DOCUMENT TEXT -

+++++

This demonstrates substantial outperformance of deep learning over traditional handcrafted predictors without per-site harmonization or feature re-engineering.

For unstructured narrative-to-FHIR digital twin pipelines, NER achieved F1=0.89, relation extraction F1=0.81, semantic completeness 91%, and interoperability 0.88 against the MIMIC-IV-on-FHIR reference, significantly exceeding rule-based and naive baselines (Brens et al., 9 Jan 2026).

Attribution of predictions is realized via:

• For TANN, attention weights ($\alpha_n$) indicate token contributions.
• For LSTM, gradient-based saliency or integrated gradients score each token ($$s_n = \|\partial \mathrm{logit}(X)/\partial x_n\|_1$$), which are color-mapped to original chart fields, establishing transparent model evidence overlays.

5. Workflow Generalizability, Extensibility, and Scalability

Workflow generalizability is an inherent property of the FHIR-based sequential approach:

• Every prediction task and data source (structured or unstructured, any FHIR-compliant EHR) uses the same input assembly pipeline, obviating hand-engineered features.
• Demonstrated on two geographically and technically distinct centers with nearly identical predictive performance.
• Pipeline scales to >200k tokens per patient; inference per patient is a matter of milliseconds given trained models (Rajkomar et al., 2018).
• Extension to new tasks (e.g., new outcomes or phenotyping) requires only model adaptation, not FHIR remapping or feature generation.

For NLP-driven digital twin workflows, ontology-based normalization and relation extraction allow rapid mapping of highly variable free-text notes to interpretable, temporally ordered digital twins with high schema completeness and terminology concordance, supporting downstream real-time or batch analytics (Brens et al., 9 Jan 2026).

6. Formal Mappings and Example Resource Assemblies

The pipeline formalizes the path from raw data or text to FHIR-sequence via explicit mathematical mappings:

• Concept normalization $$f_\mathrm{norm}: \mathcal{E} \rightarrow \mathcal{C}$$ assigns standard coding tuples (system, code, display).
• Entity-to-resource mapping $$f_{\mathrm{ent}}: \mathcal{E} \rightarrow \mathcal{F}$$ constructs type-specific FHIR resources (Condition, Observation, MedicationRequest).
• Relations augment resource fields ($$f_{\mathrm{rel}}: \mathcal{R} \times \mathcal{F} \rightarrow \mathcal{F}$$), for example, adding “has-dosage”.
• Resource set $\mathcal{F}$ is bundled via $$g: \mathcal{P}(\mathcal{F}) \rightarrow \mathrm{Bundle}$$, sorted chronologically via their effectiveDateTime or authoredOn fields (Brens et al., 9 Jan 2026).

Example FHIR JSON snippets (see table):

Resource Type	Key Fields Populated	Example Code/Ontology
Condition	onsetDateTime, code, clinicalStatus	SNOMED-CT:44054006
Observation	effectiveDateTime, code, valueQuantity	LOINC:85354-9
MedicationRequest	authoredOn, medicationCodeableConcept, dosageInstruction	RxNorm:29046

Clients can replay a sorted FHIR Bundle to reconstruct the patient’s longitudinal state with millisecond-level resolution.

+++++

DATASET ENTRIES -
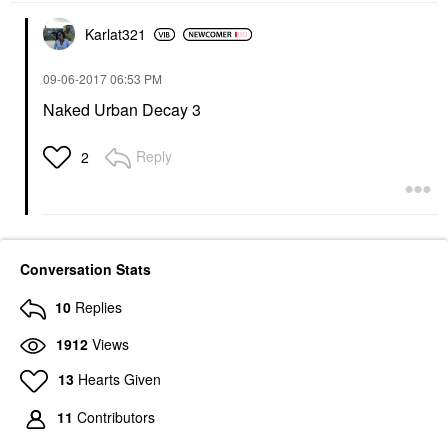
Karlat321
‎09-06-2017
06:53 PM
Naked Urban Decay 3
Reply
2
Conversation Stats
10
Replies
1912
Views
13
Hearts Given
11
Contributors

+++++

WORK INSTRUCTION - Please write out the FHIR pipeline text, beginning at the words "The pipeline formalizes" and stopping after the words "fields (Brens et al., 9 Jan 2026).". The records are separate from the FHIR pipeline text.

TASK SOLUTION -
The pipeline formalizes the path from raw data or text to FHIR-sequence via explicit mathematical mappings:

• Concept normalization $$f_\mathrm{norm}: \mathcal{E} \rightarrow \mathcal{C}$$ assigns standard coding tuples (system, code, display).
• Entity-to-resource mapping $$f_{\mathrm{ent}}: \mathcal{E} \rightarrow \mathcal{F}$$ constructs type-specific FHIR resources (Condition, Observation, MedicationRequest).
• Relations augment resource fields ($$f_{\mathrm{rel}}: \mathcal{R} \times \mathcal{F} \rightarrow \mathcal{F}$$), for example, adding “has-dosage”.
• Resource set $\mathcal{F}$ is bundled via $$g: \mathcal{P}(\mathcal{F}) \rightarrow \mathrm{Bundle}$$, sorted chronologically via their effectiveDateTime or authoredOn fields (Brens et al., 9 Jan 2026).